- Kategori
- Deneme
Bolluk

Yepyeni, gıcır gıcır bir giysi alırsınız üzerinize… Kumaşı iyi, biçimi güzel, görünümü şık…
Ama iyi ölçüp biçmediniz mi bedenini: Bol gelebilir…
Üzerinizden sarkıp, sakalet bir görüntü çizebilir.
Bu, insan ilişkilerinde de böyledir.
Bazı insanlar, bazı insanlara bol gelebilir.
Bazı insanların kafalarında oluşan kültür birikimi bazı diğer insanların kafalarında gerginlikler yaratıp, bolluk yaratabilir.

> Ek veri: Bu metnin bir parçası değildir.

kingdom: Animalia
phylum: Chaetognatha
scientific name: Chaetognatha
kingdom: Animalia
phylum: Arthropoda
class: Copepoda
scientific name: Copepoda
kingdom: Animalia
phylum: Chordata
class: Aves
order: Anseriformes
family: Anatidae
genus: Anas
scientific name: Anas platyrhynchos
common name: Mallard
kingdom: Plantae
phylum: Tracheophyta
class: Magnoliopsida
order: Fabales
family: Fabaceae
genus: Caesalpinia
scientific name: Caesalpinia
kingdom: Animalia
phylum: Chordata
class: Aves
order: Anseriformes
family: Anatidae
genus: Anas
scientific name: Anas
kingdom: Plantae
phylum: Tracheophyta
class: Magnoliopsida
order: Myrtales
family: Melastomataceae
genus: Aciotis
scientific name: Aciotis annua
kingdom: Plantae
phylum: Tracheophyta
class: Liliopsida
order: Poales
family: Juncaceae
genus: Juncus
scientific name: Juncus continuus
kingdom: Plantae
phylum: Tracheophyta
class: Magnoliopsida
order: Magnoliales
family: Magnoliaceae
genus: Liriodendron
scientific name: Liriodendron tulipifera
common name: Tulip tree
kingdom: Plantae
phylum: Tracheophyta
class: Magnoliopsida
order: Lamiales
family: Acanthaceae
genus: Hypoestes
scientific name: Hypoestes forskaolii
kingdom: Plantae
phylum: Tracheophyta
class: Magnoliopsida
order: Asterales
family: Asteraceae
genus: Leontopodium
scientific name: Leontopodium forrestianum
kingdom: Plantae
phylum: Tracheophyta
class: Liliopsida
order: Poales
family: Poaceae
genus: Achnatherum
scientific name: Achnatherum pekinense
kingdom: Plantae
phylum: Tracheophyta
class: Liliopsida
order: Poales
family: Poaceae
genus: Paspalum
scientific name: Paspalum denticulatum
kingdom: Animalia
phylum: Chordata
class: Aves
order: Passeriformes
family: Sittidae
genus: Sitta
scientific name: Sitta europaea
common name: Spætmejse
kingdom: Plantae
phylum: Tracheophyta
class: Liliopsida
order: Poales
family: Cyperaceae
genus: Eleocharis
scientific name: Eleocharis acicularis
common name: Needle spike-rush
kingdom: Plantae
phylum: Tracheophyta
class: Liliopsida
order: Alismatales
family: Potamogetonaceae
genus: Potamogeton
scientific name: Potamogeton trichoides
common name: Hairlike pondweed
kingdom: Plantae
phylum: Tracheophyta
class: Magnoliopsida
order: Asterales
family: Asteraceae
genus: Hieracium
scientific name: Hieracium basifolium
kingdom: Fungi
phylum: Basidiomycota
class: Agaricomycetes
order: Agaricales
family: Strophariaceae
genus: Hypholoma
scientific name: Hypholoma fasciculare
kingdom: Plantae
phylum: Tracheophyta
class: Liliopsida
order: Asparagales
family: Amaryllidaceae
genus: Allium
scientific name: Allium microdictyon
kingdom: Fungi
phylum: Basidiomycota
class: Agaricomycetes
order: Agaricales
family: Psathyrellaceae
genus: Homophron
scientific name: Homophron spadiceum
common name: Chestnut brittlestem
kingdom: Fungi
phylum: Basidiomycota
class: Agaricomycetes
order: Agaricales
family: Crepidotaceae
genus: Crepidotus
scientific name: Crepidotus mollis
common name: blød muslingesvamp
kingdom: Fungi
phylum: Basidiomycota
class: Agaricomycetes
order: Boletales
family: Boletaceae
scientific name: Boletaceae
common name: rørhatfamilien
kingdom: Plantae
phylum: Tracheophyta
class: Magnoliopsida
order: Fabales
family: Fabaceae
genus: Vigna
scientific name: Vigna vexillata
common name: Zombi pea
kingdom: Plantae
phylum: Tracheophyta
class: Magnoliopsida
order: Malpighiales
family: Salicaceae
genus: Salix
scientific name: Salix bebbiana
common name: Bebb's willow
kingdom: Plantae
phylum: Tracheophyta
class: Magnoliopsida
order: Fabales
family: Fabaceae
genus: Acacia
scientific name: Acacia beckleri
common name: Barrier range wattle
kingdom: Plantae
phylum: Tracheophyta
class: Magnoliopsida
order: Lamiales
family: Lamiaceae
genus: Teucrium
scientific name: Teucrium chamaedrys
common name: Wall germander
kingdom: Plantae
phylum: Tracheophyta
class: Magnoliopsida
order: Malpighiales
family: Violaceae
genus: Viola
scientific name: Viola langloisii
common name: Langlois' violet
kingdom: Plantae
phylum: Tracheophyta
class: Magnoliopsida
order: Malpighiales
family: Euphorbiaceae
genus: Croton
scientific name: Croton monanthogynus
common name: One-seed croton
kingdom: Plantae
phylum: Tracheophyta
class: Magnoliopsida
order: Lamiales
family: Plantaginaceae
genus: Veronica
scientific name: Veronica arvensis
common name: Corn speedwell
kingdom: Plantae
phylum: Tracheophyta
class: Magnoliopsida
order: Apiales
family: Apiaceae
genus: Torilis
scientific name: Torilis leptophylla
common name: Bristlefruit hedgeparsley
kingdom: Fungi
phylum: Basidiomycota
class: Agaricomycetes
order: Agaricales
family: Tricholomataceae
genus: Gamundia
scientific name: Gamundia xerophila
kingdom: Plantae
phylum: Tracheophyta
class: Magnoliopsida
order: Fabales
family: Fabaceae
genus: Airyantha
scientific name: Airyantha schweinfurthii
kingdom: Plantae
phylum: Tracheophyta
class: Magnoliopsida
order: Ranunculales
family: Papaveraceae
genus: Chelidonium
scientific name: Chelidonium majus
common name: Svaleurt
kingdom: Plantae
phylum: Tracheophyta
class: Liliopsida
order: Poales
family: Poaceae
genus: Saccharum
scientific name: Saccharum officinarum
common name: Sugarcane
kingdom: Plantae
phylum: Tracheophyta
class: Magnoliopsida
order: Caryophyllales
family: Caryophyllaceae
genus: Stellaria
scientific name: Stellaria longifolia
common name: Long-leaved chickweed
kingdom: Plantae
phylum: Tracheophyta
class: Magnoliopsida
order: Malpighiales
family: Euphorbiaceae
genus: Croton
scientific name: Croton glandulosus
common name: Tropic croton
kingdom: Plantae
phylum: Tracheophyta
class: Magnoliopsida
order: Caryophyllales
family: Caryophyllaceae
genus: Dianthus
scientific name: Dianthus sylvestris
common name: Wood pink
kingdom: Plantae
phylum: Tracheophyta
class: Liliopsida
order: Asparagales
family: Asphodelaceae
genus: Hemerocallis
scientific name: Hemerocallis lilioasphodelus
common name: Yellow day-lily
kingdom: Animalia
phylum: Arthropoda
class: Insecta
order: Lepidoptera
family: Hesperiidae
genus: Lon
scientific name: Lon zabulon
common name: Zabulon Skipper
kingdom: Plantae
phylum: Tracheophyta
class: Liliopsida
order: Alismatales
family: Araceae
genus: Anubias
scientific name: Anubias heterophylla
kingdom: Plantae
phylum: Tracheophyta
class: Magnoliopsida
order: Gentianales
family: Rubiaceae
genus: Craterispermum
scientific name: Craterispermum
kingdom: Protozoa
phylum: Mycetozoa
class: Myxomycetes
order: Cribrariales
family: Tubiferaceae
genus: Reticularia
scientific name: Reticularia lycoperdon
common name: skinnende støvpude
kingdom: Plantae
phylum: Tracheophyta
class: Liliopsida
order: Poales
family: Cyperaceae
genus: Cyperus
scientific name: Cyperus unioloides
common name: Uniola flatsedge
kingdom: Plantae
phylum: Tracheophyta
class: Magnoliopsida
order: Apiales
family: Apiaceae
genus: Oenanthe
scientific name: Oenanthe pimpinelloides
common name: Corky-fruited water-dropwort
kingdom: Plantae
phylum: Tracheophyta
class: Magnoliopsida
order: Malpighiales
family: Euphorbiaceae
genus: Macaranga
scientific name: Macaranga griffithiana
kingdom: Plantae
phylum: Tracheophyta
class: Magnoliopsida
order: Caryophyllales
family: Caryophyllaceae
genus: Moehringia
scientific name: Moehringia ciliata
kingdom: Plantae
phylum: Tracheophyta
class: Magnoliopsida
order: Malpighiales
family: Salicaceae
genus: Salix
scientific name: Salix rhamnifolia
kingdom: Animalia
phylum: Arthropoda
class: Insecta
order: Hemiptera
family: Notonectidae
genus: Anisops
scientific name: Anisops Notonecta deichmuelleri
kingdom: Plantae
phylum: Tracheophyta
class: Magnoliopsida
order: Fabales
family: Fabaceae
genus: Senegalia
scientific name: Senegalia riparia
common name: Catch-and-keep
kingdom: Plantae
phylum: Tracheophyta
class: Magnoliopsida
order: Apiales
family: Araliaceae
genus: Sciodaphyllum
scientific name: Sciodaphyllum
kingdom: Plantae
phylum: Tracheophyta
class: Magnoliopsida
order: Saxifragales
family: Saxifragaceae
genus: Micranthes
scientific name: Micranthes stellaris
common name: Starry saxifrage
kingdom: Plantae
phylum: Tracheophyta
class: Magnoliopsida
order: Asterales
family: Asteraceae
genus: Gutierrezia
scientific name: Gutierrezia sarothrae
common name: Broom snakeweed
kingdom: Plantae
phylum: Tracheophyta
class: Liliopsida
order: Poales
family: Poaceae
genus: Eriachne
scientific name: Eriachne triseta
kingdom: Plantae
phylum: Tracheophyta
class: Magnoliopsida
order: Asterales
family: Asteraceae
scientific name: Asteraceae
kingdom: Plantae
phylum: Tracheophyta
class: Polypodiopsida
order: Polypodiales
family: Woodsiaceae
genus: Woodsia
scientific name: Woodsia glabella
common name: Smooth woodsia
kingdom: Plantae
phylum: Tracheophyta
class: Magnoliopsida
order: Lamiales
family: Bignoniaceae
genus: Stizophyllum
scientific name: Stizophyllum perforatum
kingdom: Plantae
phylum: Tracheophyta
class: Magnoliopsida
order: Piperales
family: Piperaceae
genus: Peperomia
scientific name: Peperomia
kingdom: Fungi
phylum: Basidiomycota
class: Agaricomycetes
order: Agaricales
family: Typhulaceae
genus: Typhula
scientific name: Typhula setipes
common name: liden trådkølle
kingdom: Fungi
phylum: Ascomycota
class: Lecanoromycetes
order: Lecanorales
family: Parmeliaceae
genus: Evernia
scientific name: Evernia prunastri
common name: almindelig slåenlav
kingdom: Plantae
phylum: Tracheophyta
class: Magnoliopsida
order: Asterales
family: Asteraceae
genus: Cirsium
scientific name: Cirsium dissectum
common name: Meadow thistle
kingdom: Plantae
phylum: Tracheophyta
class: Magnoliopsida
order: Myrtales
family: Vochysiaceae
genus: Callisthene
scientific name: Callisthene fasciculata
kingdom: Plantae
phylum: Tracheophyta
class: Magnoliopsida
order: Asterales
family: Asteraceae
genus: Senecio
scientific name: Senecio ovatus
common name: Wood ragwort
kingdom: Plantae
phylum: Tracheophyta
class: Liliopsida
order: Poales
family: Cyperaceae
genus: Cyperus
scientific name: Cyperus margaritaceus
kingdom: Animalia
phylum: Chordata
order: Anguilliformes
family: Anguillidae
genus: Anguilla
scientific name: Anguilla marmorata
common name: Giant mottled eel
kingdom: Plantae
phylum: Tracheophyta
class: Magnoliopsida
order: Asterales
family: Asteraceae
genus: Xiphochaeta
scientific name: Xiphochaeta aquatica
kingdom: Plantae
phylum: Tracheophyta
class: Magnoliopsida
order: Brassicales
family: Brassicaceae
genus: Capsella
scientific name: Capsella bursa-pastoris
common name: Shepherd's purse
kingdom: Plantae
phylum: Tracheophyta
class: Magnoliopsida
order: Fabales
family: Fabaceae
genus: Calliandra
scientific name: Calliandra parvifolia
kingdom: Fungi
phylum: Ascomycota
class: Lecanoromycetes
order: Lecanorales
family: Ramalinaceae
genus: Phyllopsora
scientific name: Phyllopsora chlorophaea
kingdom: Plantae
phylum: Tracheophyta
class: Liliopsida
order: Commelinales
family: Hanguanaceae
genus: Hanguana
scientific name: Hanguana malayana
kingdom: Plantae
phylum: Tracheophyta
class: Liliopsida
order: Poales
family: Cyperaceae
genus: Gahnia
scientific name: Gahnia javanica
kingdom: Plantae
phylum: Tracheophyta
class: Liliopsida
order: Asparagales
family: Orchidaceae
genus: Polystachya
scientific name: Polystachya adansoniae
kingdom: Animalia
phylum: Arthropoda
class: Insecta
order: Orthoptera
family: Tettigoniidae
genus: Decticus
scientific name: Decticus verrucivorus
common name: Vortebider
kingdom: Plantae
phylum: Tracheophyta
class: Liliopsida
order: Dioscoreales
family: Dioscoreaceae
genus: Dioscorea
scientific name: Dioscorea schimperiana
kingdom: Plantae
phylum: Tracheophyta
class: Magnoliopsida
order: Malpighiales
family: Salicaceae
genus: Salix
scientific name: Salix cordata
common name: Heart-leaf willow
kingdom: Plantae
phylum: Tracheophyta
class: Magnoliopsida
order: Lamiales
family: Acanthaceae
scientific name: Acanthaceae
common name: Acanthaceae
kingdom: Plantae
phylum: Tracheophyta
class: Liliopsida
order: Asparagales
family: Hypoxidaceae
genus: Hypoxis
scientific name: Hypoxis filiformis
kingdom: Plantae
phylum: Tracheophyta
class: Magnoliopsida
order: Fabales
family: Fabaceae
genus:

Bazı gönüllerin ferahlığı ve dinginliği o diğer insanların ruhlarında habis çökeltiler yaratabilir.
Bu bol gelme oluşumu aslında bir bolluk değildir: Kıtlıktır!
Yoksulluktur, acizliktir.
Acınası bir bireysel sonuç ve nihayetinde, toplumsal bir zafiyetin köküdür; kökenidir.
Gerçek bolluk, karşılıksız verme erdemini içine sindirerek, kişiliği haline getirmiş insan malzemelerinin yoğunluğu ile sağlanabilir.
Yoksulluk ise; bencil, hırs küpü, kaba ve karanlık insanlar topluluğunun yaşamsal sonucudur.
Düşmanlık duygusu, bireysel yoksulluğun ikinci perdesidir.
Birinci perdede riya, yalakalık, yüze gülüp/arka sıvazlama vardır.
İkinci perdenin sonunda da acıklı, dramatik bir son yazılıdır senaryoda…
Sorun işte bu noktadadır:
- Bu senaryoyu değiştirmek mümkün müdür?
Teorik olarak, evet…
Ama önemli olan pratiktir.
Ve tam da bu noktada önemli kavşak önümüze çıkar:
- Bu senaryoyu değiştirme umudu yoksa, insan hayatı karanlık bir dehlize gömülür.
Sorunun yanıtı şöyle olmalıdır:
- Vardır!
- Olmalıdır…
- Bu senaryo değişmelidir; değiştirilmelidir; değiştirilebilmelidir…
Gerçek anlamda siyaset de, eğitim de, gelişme de işte bu umudu insanların gönüllerine ekmek; bilinçlerini bilemek içindir.